On the other side of the corridor, the reporter meets Italian businessman George Lombardi, who was recently photographed sitting in the lobby of the tower with France's far-right presidential candidate Marine Le Pen. Lombardi assures the Russian TV crew that Trump poses no danger to women, contrary to news reports, adding that Trump never enters the elevator if there is an unaccompanied woman inside.
“He always waits for someone else to be there,” he says.
Unfortunately for Kiselyov, this segment seems to have backfired. Lombardi’s comments were apparently meant to debunk reports about Trump’s sexual perversities, but the strange anecdote about the elevator unintentionally raises questions about why the president-elect can’t be alone with a woman in closed spaces. Indeed, even the Russian reporter seems to tilt his head in confusion, listening to Lombardi.
Beware of Obama and Rebel Republicans
But the perfect world inside Trump Tower is threatened by powerful forces beyond. Kiselyov warned Russians not to be naive about renewed relations with the U.S., stressing that “outside actors” are working actively to sabotage President Trump.
In the American tradition, Kiselyov said, the transfer of power should be smooth, glossing over Russia’s own disastrous history with such transitions. “This time it’s going to be rough,” the TV show host said of Trump’s incoming presidency.
Yes, Kiselyov reminded viewers, Obama is doing everything possible in his final days as president to wreck Trump’s friendship with Russia, but there are also people close to Trump who could cause problems, he said.
Rex Tillerson, Trump's nominee for secretary for state, has yet to earn Moscow’s trust. Kiselyov noted that Senator Marco Rubio tried to force Tillerson to sever his links to Russia at his confirmation hearing. He was doing fine for a while but was “broken” when asked about Russian hackers, Kiselyov argued. On Crimea, too, Tillerson disappointed Moscow by saying the U.S. should have armed Ukraine.
“That's the kind of friend to Russia he is,” the show concludes.
The confirmation hearing for James Mattis, Trump's nominee for secretary of defense, was even worse, Kiselyov complained. “They met him as one of their own and heard what they wanted,” he said.
The biggest threat within Trump’s own political party is undoubtedly Senator John McCain, Kiselyov said, describing his “pathological Russophobia” as a consequence of his time as a POW in Vietnam in the 1970s. McCain echoes throughout Trump’s cabinet picks, KIselyov warned, and Russians “can’t have unrealistic illusions,” when it comes to the next U.S. administration.
The Meeting of the Year
Despite all this gloom and doom, however, Moscow has renewed hope in the start of a New World Order. Russia, Kiselyov said, is ready to work on rebuilding ties with the United States.

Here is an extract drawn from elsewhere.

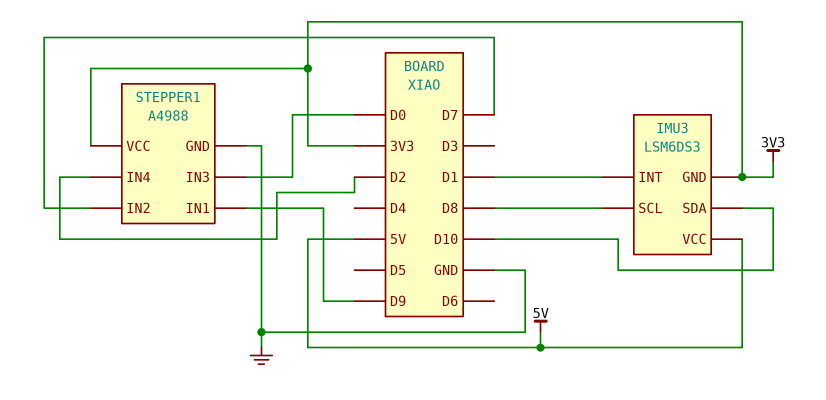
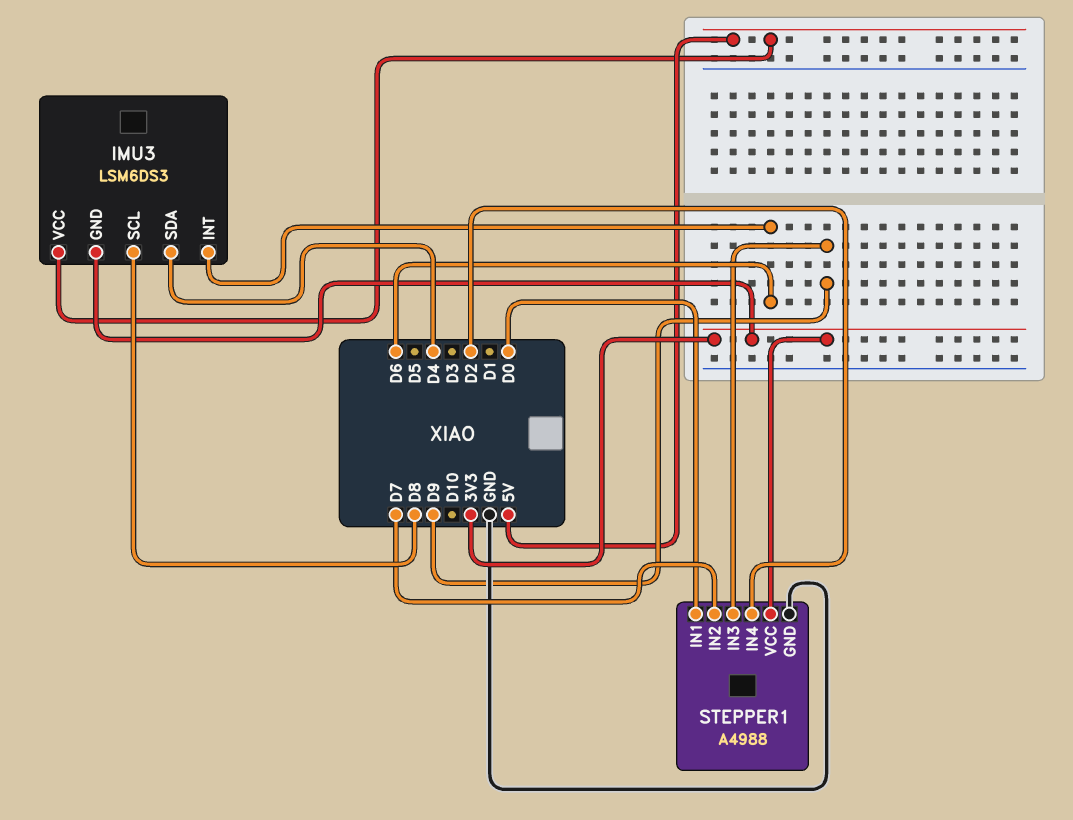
IMU3 pin INT: D1 -> D6
IMU3 pin SDA: D10 -> D4
STEPPER1 pin IN1: D9 -> D0
STEPPER1 pin IN3: D0 -> D9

“Trump is not pro-Russian, as the liberal press says — he is pro-American,” Kiselyov stressed, warning that there will be no “gifts” from Washington.
But Moscow is prepared for this, according to Kiselyov, and a meeting between Trump and Putin is already in the works. With problems “so severe that they require Washington and Moscow to cooperate,” it’s likely to happen soon. But Vladimir Putin is “patient and in no hurry,” Kiselyov told his audience, welcoming them to the era of President Donald Trump.